New false positive report issues created. https://github.com/jeremylong/DependencyCheck/issues/5904 https://github.com/jeremylong/DependencyCheck/issues/5905 https://github.com/jeremylong/DependencyCheck/issues/5906

This ticket can be closed

[fahol-coop]

@aikebah the suppressions are working. But now there is a new issue.

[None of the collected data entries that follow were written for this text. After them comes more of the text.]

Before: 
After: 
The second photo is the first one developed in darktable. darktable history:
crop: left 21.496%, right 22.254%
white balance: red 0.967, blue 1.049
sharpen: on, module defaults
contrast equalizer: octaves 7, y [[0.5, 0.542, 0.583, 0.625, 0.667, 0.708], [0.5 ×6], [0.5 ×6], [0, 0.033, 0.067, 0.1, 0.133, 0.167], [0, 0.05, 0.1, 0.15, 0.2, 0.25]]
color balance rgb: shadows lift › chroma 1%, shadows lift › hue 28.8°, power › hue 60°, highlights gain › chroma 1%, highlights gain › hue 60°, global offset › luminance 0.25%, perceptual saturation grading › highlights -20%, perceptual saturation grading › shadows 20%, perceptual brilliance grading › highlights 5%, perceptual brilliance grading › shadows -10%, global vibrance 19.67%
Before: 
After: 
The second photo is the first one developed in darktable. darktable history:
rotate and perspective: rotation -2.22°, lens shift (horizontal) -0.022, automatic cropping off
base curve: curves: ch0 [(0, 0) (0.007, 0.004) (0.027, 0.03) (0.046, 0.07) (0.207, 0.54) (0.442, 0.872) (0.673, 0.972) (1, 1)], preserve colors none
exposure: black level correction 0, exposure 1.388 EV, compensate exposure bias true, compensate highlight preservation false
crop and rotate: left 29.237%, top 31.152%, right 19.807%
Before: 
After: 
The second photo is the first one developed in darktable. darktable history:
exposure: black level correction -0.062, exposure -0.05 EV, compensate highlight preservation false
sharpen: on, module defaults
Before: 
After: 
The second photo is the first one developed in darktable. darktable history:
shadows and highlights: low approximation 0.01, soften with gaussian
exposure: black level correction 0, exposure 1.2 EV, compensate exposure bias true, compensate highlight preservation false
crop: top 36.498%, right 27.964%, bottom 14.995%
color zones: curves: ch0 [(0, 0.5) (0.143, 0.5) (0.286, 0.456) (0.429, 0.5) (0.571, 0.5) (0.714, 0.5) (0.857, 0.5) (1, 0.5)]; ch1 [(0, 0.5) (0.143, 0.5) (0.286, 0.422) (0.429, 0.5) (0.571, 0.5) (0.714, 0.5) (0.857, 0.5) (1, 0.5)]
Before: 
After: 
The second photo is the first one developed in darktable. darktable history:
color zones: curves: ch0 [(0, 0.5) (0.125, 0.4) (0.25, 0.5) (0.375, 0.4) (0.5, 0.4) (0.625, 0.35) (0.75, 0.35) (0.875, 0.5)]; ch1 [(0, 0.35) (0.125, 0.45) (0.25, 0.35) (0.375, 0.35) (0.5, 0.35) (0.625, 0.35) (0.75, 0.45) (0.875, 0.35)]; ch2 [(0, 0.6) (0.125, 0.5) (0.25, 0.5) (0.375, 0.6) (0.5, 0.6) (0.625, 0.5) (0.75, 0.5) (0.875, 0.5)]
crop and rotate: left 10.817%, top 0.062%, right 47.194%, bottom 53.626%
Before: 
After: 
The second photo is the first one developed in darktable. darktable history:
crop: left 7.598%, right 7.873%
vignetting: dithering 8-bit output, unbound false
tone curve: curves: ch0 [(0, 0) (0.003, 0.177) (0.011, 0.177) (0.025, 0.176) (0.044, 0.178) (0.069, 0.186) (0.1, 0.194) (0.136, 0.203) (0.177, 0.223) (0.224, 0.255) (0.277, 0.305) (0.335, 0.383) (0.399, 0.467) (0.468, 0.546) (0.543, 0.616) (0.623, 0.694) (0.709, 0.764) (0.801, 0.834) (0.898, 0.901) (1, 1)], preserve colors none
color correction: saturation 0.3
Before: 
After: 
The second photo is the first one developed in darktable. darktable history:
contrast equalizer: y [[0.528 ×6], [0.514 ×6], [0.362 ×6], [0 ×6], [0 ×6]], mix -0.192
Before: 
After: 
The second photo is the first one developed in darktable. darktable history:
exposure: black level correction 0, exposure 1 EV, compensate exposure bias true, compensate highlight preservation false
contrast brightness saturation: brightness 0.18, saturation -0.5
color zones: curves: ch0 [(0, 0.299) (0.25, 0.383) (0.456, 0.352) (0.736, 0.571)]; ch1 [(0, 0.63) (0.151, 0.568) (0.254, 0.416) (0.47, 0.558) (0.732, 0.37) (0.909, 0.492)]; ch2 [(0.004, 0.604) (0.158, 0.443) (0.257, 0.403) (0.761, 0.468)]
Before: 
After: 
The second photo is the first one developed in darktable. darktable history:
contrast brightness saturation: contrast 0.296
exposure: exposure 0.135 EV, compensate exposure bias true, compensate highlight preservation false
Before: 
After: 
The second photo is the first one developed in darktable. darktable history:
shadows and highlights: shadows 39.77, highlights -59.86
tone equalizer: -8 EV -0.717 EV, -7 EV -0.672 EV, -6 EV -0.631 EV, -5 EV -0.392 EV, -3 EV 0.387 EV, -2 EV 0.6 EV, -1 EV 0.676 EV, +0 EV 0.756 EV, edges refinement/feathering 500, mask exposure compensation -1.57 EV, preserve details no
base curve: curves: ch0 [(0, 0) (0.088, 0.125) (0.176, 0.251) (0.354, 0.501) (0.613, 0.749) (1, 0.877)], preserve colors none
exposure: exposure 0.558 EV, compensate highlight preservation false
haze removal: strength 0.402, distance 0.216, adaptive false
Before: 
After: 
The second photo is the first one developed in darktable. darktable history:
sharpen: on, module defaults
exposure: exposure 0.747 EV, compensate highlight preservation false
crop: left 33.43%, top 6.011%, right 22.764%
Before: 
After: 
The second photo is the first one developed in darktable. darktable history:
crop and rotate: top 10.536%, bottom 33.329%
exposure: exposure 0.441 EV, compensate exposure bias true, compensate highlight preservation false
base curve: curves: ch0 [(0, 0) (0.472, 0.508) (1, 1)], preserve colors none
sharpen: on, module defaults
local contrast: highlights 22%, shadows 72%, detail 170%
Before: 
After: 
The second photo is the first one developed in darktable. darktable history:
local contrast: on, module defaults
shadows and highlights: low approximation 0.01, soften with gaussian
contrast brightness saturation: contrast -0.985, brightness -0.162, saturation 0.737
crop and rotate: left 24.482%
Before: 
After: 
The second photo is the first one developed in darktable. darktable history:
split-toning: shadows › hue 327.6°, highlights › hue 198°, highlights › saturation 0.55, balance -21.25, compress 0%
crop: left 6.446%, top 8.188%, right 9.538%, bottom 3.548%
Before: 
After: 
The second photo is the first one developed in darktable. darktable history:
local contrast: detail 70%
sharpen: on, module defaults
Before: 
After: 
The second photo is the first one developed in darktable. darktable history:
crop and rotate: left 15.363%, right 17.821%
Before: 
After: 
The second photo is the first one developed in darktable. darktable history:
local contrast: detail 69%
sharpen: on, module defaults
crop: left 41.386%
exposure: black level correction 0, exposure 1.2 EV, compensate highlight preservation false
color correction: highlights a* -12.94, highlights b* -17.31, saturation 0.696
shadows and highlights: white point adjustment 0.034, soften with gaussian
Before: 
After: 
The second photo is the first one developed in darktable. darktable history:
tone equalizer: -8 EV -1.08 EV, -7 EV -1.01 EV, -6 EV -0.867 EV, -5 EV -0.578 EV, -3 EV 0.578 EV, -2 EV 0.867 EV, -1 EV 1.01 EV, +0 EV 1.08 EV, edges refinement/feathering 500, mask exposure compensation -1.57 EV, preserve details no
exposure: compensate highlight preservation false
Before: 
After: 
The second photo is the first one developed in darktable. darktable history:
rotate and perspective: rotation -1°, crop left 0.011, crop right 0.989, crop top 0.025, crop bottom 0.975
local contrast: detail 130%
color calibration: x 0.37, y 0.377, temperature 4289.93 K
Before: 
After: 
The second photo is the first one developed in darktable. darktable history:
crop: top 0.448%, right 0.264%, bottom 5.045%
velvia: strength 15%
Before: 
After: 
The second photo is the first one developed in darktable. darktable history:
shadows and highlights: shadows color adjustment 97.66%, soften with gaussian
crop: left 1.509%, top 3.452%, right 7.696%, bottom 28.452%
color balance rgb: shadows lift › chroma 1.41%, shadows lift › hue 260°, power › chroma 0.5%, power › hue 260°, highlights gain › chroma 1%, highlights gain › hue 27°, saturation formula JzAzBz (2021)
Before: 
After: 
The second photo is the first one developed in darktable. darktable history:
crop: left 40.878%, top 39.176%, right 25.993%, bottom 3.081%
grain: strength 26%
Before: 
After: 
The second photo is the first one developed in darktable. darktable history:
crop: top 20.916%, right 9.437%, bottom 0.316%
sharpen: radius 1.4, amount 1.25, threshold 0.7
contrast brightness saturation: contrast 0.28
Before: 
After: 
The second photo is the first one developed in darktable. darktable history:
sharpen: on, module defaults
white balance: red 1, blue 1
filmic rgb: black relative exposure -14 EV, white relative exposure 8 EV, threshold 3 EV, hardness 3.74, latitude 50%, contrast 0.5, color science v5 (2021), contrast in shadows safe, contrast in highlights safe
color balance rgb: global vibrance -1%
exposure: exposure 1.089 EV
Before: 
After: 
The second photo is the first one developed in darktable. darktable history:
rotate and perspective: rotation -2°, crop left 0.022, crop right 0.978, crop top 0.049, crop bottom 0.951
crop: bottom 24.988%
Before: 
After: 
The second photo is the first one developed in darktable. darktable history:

There are 4 others CPE that doesn't match the dependency.

cpe:2.3:a:adobe:form_client:2.23.2::::::: cpe:2.3:a:list_site_pro:list_site_pro:2.23.2::::::: cpe:2.3:a:oembed_project:oembed:2.23.2::::::: cpe:2.3:a:xml_library_project:xml_library:2.23.2:::::::

What is the commen way to fix that?

[aikebah]

For now:further suppressions to also remove these false positives... (if you file the FP reports for these CPEs I'll arrange that the suppressions get published)

Root cause is the way DependencyCheck works and the lack of CVEs registered for wcm core (see also the information in the documentation on false positives I posted above) By suppressing the 'best matches' ODC is now linking the 'next best matches' from CPEs that appear in the NVD vulnerability data that appear to match the collected evidences (the evidences are in a collapsed section of the HTML report that DependencyCheck creates)

While getting these out of the way with suppressions is a good short-term measure I've also spotted a way to potentially improve the results a bit (by ignoring some more OSGi related Manifest entries) which I'll work on to get a PR out for a future release of DependencyCheck.

[fahol-coop]

Issues created

https://github.com/jeremylong/DependencyCheck/issues/5908 https://github.com/jeremylong/DependencyCheck/issues/5909 https://github.com/jeremylong/DependencyCheck/issues/5910 https://github.com/jeremylong/DependencyCheck/issues/5911

[aikebah]

@fahol-coop With these now also in place according to my validation run ODC has finally agreed with us that whatever a proper CPE would be for this library it's not one of the CPEs that appear in the NIST NVD vulnerabilities database.

[aikebah]

To force a refresh of the hostedSuppressionsFile if you have the caching enabled (that is: do not run the tool in a newly created blank environment) you can use the 'hosted suppressions valid for hours' option of your build-tool with a value of 0 to force an immediate refresh (otherwise the cached copy will only expire after 2 hours)

E.g. for the Maven plugin that would be mvn -DhostedSuppressionsValidForHours=0 ...your-regular-build-arguments

[fahol-coop]

@aikebah thank you for your help. It's working now, I have testet it in my local IDE.